Problem details
From the data below, report how many lines contain the word "można", giving the number and nothing else.

Input for this task Start Marker

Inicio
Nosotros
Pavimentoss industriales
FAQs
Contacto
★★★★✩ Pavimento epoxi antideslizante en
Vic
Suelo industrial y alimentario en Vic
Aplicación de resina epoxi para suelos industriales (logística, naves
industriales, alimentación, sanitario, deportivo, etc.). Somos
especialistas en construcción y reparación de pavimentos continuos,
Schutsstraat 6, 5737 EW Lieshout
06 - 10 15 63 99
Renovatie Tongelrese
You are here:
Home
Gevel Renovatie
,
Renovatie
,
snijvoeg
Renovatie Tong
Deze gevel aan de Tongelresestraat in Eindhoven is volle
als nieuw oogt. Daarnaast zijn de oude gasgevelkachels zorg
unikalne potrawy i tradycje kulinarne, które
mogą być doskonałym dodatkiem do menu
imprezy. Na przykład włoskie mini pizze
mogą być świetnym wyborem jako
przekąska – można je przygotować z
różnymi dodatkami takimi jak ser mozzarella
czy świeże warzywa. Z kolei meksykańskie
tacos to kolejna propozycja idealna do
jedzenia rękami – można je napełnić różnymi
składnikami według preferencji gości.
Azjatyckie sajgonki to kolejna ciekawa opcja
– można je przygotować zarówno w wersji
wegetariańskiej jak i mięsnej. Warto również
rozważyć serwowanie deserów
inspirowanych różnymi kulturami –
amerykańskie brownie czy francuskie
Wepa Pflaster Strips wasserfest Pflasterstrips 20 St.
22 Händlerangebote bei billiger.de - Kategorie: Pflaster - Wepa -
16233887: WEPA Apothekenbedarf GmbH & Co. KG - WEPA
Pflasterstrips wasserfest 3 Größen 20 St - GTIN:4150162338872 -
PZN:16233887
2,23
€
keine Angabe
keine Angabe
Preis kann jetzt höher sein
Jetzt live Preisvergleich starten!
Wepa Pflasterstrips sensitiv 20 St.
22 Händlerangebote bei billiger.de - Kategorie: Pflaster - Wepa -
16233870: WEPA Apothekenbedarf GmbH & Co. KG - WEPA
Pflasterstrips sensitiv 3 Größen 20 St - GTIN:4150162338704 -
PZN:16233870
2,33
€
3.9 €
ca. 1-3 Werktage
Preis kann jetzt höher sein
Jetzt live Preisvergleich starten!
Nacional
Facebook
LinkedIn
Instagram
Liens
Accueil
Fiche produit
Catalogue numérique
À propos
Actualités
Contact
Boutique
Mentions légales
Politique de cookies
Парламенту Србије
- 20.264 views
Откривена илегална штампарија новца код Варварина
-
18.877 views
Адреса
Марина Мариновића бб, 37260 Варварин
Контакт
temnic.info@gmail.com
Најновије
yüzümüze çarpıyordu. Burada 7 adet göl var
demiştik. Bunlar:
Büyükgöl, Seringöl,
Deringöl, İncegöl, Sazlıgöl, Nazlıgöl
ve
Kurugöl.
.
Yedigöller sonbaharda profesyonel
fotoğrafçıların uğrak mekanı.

Input for this task End Marker
Input for this task Start Marker

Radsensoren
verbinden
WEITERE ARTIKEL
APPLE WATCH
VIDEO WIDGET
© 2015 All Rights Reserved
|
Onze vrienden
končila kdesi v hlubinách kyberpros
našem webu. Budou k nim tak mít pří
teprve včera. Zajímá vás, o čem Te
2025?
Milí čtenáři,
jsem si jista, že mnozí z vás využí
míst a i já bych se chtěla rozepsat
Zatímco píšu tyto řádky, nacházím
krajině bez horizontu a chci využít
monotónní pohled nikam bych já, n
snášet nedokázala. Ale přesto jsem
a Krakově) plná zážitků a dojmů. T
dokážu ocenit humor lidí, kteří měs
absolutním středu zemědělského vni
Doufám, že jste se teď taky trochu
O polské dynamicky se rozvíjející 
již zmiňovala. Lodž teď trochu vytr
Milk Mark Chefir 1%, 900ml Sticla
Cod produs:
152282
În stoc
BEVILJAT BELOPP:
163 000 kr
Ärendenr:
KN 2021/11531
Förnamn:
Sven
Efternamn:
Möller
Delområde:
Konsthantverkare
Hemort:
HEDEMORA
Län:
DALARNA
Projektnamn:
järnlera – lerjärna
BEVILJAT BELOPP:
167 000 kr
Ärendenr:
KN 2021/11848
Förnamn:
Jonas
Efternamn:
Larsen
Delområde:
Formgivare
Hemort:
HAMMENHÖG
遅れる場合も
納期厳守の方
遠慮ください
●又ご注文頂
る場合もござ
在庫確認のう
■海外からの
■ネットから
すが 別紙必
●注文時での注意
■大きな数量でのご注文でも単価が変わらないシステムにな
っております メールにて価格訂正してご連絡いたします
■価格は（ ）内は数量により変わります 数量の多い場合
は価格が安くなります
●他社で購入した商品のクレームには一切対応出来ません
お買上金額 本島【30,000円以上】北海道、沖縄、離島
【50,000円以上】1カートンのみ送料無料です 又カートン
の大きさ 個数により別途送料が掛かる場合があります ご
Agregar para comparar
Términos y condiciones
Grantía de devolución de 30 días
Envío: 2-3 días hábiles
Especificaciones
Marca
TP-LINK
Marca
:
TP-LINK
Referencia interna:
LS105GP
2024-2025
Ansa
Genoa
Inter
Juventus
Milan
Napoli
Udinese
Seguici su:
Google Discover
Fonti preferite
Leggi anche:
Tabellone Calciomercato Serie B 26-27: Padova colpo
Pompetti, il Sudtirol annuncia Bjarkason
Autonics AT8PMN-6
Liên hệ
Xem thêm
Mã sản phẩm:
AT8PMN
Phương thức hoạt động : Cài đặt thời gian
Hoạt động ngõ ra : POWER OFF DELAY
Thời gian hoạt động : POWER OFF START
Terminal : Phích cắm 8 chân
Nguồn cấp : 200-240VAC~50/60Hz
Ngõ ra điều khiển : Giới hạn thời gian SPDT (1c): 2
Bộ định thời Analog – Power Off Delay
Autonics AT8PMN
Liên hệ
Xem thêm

Input for this task End Marker

Reply
3